Bu cümlelerin karşılığında ise sayın Cumhurbaşkanı Recep Tayyip Erdoğan’ın da Bahçeli için;
- “Irkçılık yaptınız, kavmiyetçilik yaptınız, kabilecilik yaptınız, şeytani olan anlayışa hizmet ettiniz”,
- “Evlenmemiş te olabilirsin ayrı bir mesele ama sen ailenin kadri kıymetini bilmezsin”,
- “Bu adam siyasette çırak bile olamadı ve olamayacak ta”,
- “ Genelkurmay başkanımızın atılacak tırnağının bir paresi dahi olamazsın”,
- “Ağzından salyalar akıyor”,
- “Ey Bahçeli sana da sesleniyorum, bildim bileli o koltukta oturuyorsun hiçbir işe yaramadın ya”,
- “Gerçekten acınacak bir hali var”,
gibi hiç te devlet terbiyesine yakışmayan bir üslupla hakaret ettiğini izledik ve dinledik.
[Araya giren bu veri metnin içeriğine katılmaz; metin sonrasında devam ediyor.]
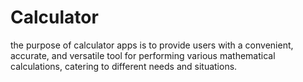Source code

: # Calculator
the purpose of calculator apps is to provide users with a convenient, accurate, and versatile tool for performing various mathematical calculations, catering to different needs and situations.
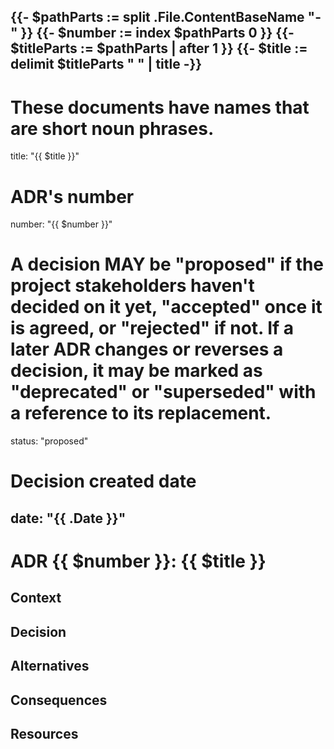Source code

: {{- $pathParts := split .File.ContentBaseName "-" }}
{{- $number := index $pathParts 0 }}
{{- $titleParts := $pathParts | after 1 }}
{{- $title := delimit $titleParts " " | title -}}
---
# These documents have names that are short noun phrases.
title: "{{ $title }}"
# ADR's number
number: "{{ $number }}"
# A decision **MAY** be "proposed" if the project stakeholders haven't decided on it yet, "accepted" once it is agreed, or "rejected" if not. If a later ADR changes or reverses a decision, it may be marked as "deprecated" or "superseded" with a reference to its replacement.
status: "proposed"
# Decision created date
date: "{{ .Date }}"
---

# ADR {{ $number }}: {{ $title }}

<!-- These documents have names that are short noun phrases. -->

## Context

<!-- This section describes the forces at play, including technological, political, social, and project local. These forces are probably in tension, and should be called out as such. The language in this section is value-neutral. It is simply describing facts. -->

## Decision

<!-- This section describes our response to these forces. It is stated in full sentences, with active voice. "We **MUST** …" -->

## Alternatives

<!-- This section describes **considered** alternatives to the _decision_. Each _alternative_ **MUST** have a **Verdict** specifying the reason it was not choosen. -->

## Consequences

<!-- This section describes the resulting context, after applying the _decision_. All consequences should be listed here, not just the "positive" ones. A particular decision may have positive, negative, and neutral consequences, but all of them affect the team and project in the future. -->

## Resources

<!-- This section lists references, sources, or further reading recommendations that were used to form the _decision_ or provide an additional context. -->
“Doğumunun 100. Yılında Başbuğ Alparslan Türkeş 3. Türk Gençlik Çalıştayı ve Kurultayı”nda kapanış konuşmasını yaptığı Sayın Bahçeli’ye rahmetli Başbuğ Alparslan Türkeş’in ülkücülüğün temeline koyduğu 9 ışık doktrininde 6. ilke olan Hürriyetçilik ve Şahsiyetçilik, ilkesini hatırlatmak isterim.
Konuşmada dikkatimi çeken diğer bir konuda isim vermeden İYİ Parti Genel Başkanı Sayın Meral Akşener’e yaptığı göndermeydi.
Bahçeli; “Güneşe bakmaya cesareti olmayan, ama güneş iddiasında bulunanlar, gölgede kalmaya, gölgeyi ışık sanmaya mahkûmdur. Ve bunlarla hesabımız acıklı olacaktır” diyordu bu göndermesinde.
Diyordu demesine de asıl acıklı ve acınacak halde kendisinin olduğunu bilmiyordu galiba.
Nitekim yapılan anketler ve toplumdaki tepkilere göre baraj altına düşürdüğü MHP ve şimdilerde omuz omuza yol yürüdüğü Cumhurbaşkanı Recep Tayyip Erdoğan dahi kimin acınacak bir halde olduğunu ve kimi acıklı bir son beklediğini çok net bir şekilde ortaya koyuyor.